Nick Bontis, assistant professor of strategic management at the Michael G. DeGroote School of Business, has found that Arab states suffer from a much more severe brain drain than Canada – the phenomenon actually debilitates the already weakened economies.

The study recommends creating innovative partnership programs between corporate and government organizations to encourage Arab professionals to stay in their respective countries to contribute to the market economy and the education systems, as well as encouraging tourism within the individual countries to stimulate growth.

“Approximately 20 per cent of the financial wealth of Arab nations can be attributable to their intellectual capital. This is a critical revelation as the Arab world strives to strengthen its standard of living while decoupling its traditional dependency on oil reserves,” Bontis said.

Bontis, recognized as a world leader in this field, has been appointed chief intellectual capital researcher for the initiative sponsored by the United Nations Development Program.

The United Nations recently began the initiative to measure the intellectual capital of nations, beginning with the Arab region.

Bontis has completed an initial intellectual capital assessment of 10 Arab countries and presented his study results at the United Nation's Regional Bureau for Arab States in Amman, Jordan, Jan. 3. He also presented his findings at McMaster's World Congress yesterday.

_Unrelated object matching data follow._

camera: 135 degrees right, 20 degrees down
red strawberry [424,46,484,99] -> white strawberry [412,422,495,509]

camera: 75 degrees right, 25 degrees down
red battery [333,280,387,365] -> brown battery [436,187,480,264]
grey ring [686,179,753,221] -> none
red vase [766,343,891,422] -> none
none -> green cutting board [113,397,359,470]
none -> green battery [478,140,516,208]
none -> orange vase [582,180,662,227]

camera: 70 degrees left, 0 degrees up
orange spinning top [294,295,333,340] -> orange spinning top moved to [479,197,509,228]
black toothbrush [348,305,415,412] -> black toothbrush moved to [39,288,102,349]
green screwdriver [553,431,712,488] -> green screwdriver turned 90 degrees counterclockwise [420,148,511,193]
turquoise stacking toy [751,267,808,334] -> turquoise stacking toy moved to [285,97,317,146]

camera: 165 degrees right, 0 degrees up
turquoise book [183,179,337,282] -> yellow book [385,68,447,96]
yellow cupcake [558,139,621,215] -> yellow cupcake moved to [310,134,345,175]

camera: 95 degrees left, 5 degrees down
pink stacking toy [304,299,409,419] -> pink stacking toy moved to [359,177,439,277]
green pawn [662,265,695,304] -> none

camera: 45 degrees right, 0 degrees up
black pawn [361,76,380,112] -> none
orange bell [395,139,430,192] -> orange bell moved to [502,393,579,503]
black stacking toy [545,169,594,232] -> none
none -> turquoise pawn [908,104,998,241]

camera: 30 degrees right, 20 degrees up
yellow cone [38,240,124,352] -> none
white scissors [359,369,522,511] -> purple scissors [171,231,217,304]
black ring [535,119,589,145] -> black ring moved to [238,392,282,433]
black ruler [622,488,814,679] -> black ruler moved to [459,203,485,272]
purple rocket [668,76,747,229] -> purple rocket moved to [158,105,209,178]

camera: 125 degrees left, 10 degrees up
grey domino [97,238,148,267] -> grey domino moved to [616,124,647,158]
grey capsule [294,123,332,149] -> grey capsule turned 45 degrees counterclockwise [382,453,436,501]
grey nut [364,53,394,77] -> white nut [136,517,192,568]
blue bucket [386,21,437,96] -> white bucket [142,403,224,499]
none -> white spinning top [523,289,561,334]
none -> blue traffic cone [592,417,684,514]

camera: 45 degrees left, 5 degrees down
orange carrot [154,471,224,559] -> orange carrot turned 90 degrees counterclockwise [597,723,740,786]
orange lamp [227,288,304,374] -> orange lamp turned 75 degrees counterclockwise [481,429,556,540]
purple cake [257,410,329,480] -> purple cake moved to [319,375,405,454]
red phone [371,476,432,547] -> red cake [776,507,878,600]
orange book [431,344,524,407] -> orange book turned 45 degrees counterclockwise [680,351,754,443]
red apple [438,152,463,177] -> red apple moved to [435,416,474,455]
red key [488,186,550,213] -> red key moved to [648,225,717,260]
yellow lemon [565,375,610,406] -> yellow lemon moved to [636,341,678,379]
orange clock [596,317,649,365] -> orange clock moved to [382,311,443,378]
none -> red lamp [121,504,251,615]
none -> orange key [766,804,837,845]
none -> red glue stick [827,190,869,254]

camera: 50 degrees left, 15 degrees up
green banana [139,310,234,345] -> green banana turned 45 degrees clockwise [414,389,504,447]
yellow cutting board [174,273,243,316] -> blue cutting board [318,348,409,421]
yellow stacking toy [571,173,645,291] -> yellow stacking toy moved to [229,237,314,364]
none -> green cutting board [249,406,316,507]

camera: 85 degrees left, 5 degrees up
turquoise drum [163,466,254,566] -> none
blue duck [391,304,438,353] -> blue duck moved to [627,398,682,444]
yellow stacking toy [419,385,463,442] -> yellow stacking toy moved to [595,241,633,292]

Bontis's intellectual capital audit found that the average rate of literacy in the Arab region is 69 per cent, with a math competency rate of 47 per cent.
As a result of this initial research, Bontis has developed a brand new branch of intellectual capital science that examines knowledge constructs at the macro-national level and has developed a new comparative metric for the UN called the “National Intellectual Capital Index” or NICI. The United Nations intends to use Bontis's intellectual capital metrics as a foundation for its new ranking of nations.